##### Text segment

Peaks that are present in sample Chromatof files, but not present in the seed file will be added to the alignment table and searched for in other sample files only if they have a similarity score less than that specified by the dissimilarityCutoff flag (defaults 90 less than the similarityCutoff) for all other peaks already present in the alignment table. It's important that the dissimilarityCutoff is significantly less than the similarityCutoff so the same peaks aren't split over multiple rows in the alignment table. We've found this is a major source of missing data in other aligners.
After all alignments are completed the alignment table will be trimmed to only peaks that were successfulled found in a greater or equal fraction of the samples than that specified by the missingValueLimit flag (defaults to 0.75). If the missingPeakFinderSimilarityLax flag is less than 1 (typical range 0.75-1), the function will perform a second pass alignment on the missingValueLimit trimmed alignment table looking for the missing peaks in samples at a relaxed fraction of the initial similarityCutoff. We've found that these peaks are usually not truly missing in samples, rather they simply had a similarity score that fell just below the initial similarityCutoff threshold.

##########
##### Material provided

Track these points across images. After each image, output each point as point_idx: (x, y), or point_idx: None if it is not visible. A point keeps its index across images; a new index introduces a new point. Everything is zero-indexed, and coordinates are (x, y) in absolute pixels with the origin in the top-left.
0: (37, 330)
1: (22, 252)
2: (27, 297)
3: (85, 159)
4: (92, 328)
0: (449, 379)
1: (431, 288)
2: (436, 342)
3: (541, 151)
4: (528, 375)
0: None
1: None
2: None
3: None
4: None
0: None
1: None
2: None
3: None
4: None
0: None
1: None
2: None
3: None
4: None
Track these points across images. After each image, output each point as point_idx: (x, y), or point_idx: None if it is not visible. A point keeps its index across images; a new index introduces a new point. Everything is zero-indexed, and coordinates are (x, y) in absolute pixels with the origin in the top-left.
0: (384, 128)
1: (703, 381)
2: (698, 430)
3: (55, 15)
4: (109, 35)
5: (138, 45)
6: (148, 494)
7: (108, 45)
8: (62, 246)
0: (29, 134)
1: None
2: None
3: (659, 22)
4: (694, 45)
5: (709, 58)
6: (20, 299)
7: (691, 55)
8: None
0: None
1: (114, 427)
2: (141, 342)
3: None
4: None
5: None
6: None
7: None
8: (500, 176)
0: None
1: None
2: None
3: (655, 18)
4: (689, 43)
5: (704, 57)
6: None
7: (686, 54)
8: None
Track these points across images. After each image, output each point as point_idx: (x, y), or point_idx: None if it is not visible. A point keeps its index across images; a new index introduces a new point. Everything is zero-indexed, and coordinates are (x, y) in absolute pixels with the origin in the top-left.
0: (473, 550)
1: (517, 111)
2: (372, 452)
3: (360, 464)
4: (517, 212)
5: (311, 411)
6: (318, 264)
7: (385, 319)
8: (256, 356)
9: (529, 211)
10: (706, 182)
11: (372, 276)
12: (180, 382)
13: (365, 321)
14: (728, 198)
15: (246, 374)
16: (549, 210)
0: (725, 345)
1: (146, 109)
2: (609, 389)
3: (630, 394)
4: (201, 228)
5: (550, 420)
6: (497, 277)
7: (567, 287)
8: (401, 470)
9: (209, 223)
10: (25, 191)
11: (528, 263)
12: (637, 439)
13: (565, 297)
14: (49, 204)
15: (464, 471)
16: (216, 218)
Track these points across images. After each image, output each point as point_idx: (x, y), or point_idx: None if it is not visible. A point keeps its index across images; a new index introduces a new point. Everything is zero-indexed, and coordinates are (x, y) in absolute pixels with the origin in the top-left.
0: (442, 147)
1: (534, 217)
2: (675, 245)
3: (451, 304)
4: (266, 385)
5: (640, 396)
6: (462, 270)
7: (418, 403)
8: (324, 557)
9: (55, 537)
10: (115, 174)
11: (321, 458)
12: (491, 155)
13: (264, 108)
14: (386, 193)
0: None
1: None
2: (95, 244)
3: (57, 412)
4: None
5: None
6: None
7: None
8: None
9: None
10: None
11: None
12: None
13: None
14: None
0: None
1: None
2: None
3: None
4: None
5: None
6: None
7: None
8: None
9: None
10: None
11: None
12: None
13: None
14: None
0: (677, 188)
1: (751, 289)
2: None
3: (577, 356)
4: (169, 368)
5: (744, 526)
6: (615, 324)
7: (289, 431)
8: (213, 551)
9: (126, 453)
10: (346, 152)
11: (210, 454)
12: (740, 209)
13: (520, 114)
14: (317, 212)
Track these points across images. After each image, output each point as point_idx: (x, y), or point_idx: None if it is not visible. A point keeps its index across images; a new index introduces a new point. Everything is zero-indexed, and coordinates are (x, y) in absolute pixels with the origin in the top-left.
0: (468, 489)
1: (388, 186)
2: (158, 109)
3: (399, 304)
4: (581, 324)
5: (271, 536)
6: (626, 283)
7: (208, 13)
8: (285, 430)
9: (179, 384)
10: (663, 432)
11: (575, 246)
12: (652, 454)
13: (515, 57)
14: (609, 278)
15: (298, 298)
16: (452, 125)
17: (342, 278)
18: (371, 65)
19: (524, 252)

##########

Problems to work on:
- A) Could you rewrite the peak alignment text starting with "Peaks that are" and going on through "in other aligners.", changing "alignment table" to "peak table"?
- B) Do these statements agree with the peak alignment text? Answer yes or no for each, quoting the words that decide it. (i) The missingValueLimit flag defaults to 0.75. (ii) The dissimilarityCutoff should be greater than the similarityCutoff. (iii) The second pass alignment is performed when the missingPeakFinderSimilarityLax flag is greater than 1.
- C) What typical range does the peak alignment text give for the missingPeakFinderSimilarityLax flag?
Nothing in the listing is needed for the work here.

Answers for this exercise:
- A)
Peaks that are present in sample Chromatof files, but not present in the seed file will be added to the peak table and searched for in other sample files only if they have a similarity score less than that specified by the dissimilarityCutoff flag (defaults 90 less than the similarityCutoff) for all other peaks already present in the peak table. It's important that the dissimilarityCutoff is significantly less than the similarityCutoff so the same peaks aren't split over multiple rows in the peak table. We've found this is a major source of missing data in other aligners.

- B)
(i) Yes: "specified by the missingValueLimit flag (defaults to 0.75)"
(ii) No: "It's important that the dissimilarityCutoff is significantly less than the similarityCutoff"
(iii) No: "If the missingPeakFinderSimilarityLax flag is less than 1"

- C) 0.75-1